Personne n’ignore que la Chine traverse en ce moment une période d’intense développement économique. Celui-ci a notamment pour effet de permettre à un nombre croissant de personnes d’accéder à l’achat de véhicules motorisés comme la voiture ; ce qui soulève d’importants conflits entre ces nouveaux modes de déplacement et ceux, plus traditionnels, comme la marche, la bicyclette, les tricycles, ou les deux-roues motorisées. La croissance économique, associée à la main mise quasi absolue de l’État sur le foncier, permettent en outre le financement d’infrastructures de transport coûteuses (TGV, autoroutes) qui bouleversent le paysage des villes chinoises et génèrent à leur tour des enjeux d’urbanisme : coupures spatiales, insécurité routière, étalement urbain, allongement des distances de déplacements, etc.

Cette situation, dans une moindre mesure, n’est pas inconnue des villes européennes, qui ont traversé et connaissent encore les mêmes enjeux de requalification urbaine et de partage modal de l’espace public. Cependant, les solutions chinoises diffèrent parfois des pratiques européennes et peuvent, en conséquence, être riches d’enseignements.

50 nuances de densité urbaine

S’il y a bien un premier cliché à déconstruire, c’est celui de la ville chinoise ultra-dense, intégralement constituée de tours postmodernes à 30 étages, alignées en rang d’ognons dans un maillage de voies rapides au trafic intarissable.
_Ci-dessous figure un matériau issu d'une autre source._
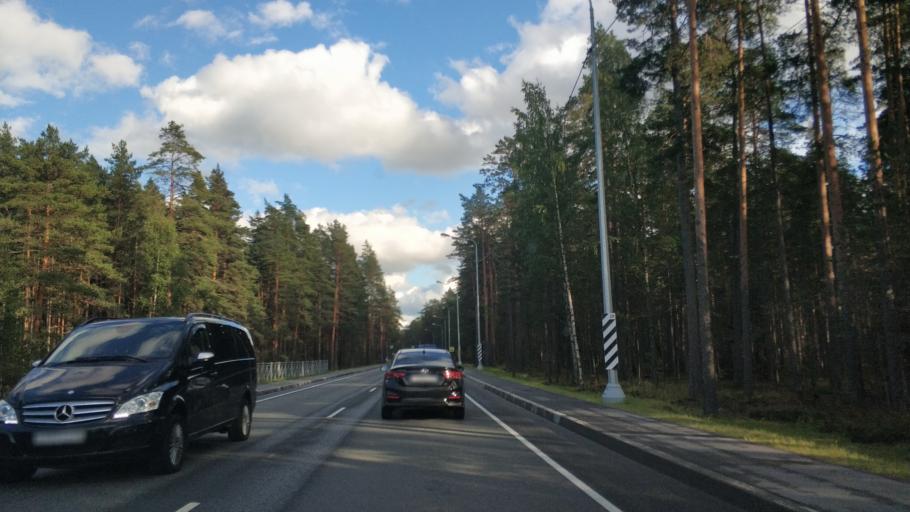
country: RU
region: Leningrad
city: Priozersk
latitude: 61.0125
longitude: 30.1550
Shanghai, Suzhou, Hangzhou, Suzhou, Beijing, Hong-Kong, Shenzhen ou Nanjing présentent entre elles et au sein même de leur centre-ville un large éventail de formes architecturales, allant de la petite maisonnette sans étage aux tours résidentielles de  plus de 30. Il ici intéressant de constater que, si l’Europe a tendance à délaisser le modèle des « tours » emblématiques de l’époque de la Reconstruction, au profit des petits immeubles, quasiment de rapport, et d’un resserrement général du tissu urbain plus favorable à la marche et aux transports collectifs, force est de constater que la Chine s’en éloigne – presque inconsciemment – au profit de nouvelles préoccupations comme l’économie et les transports. En effet, celles-ci débouchent naturellement sur des constructions plus hautes, libérant de larges emprises au sol qui peuvent être dédiées, en surface, aux commerces ou à la circulation, et, en sous-sol, aux métros.
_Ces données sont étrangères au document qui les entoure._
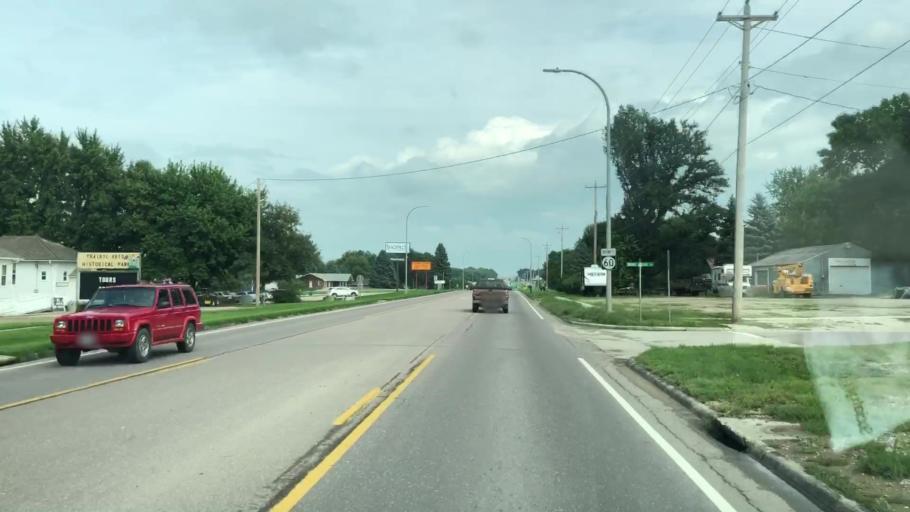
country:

Quartier résidentiel dans la banlieue de Nanjing.
Une avenue à Nanjing.

Dans ce contexte, que Jean-François Doulet a très justement qualifié de « développementaliste » – en ce sens que la forme urbaine est asservie au développement économique en privilégiant l’hyperdensité de l’habitat et les artères de circulation – la Chine s’interroge sur la place de ses quartiers traditionnels. Ces derniers sont marqués par une certaine horizontalité (un étage, tout au plus), une forte imbrication du bâti et d’étroites ruelles conservées, soit dans un intérêt touristique, soit par défaut, c’est-à-dire dans l’attente d’un rachat public et de nouvelles constructions (probablement d’habitat collectif). C’est que ces quartiers d’habitat, malgré leur position centrale, demeurent dans bien des cas vétustes et par conséquent occupés par des populations pauvres, captives, qui sont dans l’attente d’être rachetées et relogées dans un immeuble collectif moderne[1]. Ils n’en demeurent pas moins des lieux de vie « authentiques » abritant une intense activité sociale et commerçante.
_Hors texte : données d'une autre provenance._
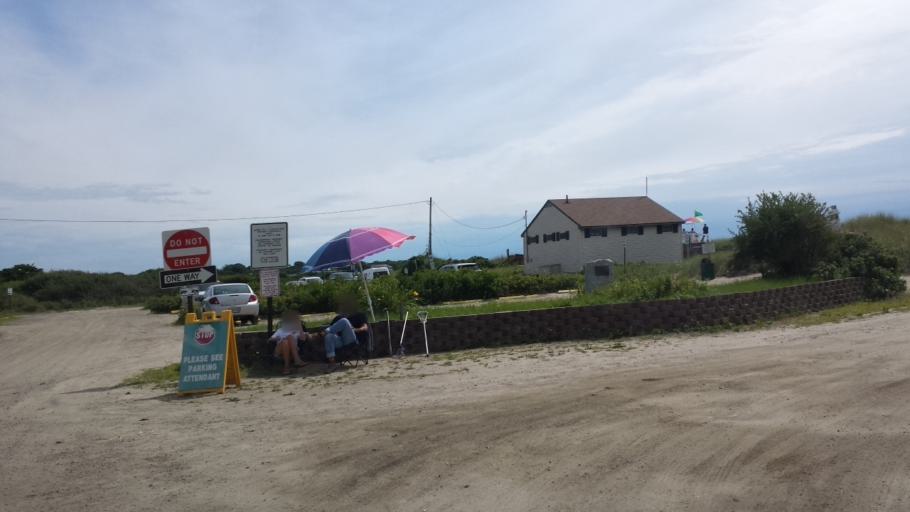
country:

Un quartier traditionnel touristique à Beijing.
La culture de courges sur les façades des maisons est assez courante dans les quartiers populaires (Beijing).

La hiérarchie du réseau urbain

On rencontre ainsi quatre grandes catégories de voies urbaines dans les villes chinoises :

  • Les voies rapides, périphériques urbains ou grandes pénétrantes, insérées souvent jusqu’en cœur de ville, présentent par ailleurs une certaine créativité dans le tracé des échangeurs (à 2, 3 niveaux, en trèfles, en turbine ou selon les contraintes de la voirie existante…). L’usage du viaduc aérien est majoritaire et les ouvrages enterrés (tunnels, trémies) relativement rares ; certains paysages urbains emblématiques, comme la baie de Shanghai, ont néanmoins été préservés par l’enterrement systématique des voies de communication.
Les voies rapides sous fleuve de la baie de Shanghai.
Formes d’échangeurs de voies rapides.
  • Les avenues, entendues comme de larges voies multimodales faisant cohabiter deux à six files de circulation pour véhicules lourds (voitures, bus), deux larges pistes cyclables et des trottoirs. Cette organisation est la plus courante puisqu’elle structure les îlots d’habitation de toutes les grandes villes chinoises ; elle est par ailleurs déclinée à plusieurs échelles, allant d’une « simple » 2*1 voies motorisées + 2*1 pistes cyclables + trottoirs, à plus de 2*5 voies avec les mêmes caractéristiques. La frontière entre « autoroute » et « avenue » est donc moins marquée qu’en France, certaines avenues assurant un rôle de boulevard périphérique tout en y permettant la circulation des cycles ou des piétons. Sur les plus gros axes, ces derniers sont toutefois invités à emprunter les passerelles piétonnes pour traverser, les franchissements à niveau y étant rares ou particulièrement dangereux. Le franchissement des cycles peut donc parfois se révéler très complexe, au même titre que celui des piétons.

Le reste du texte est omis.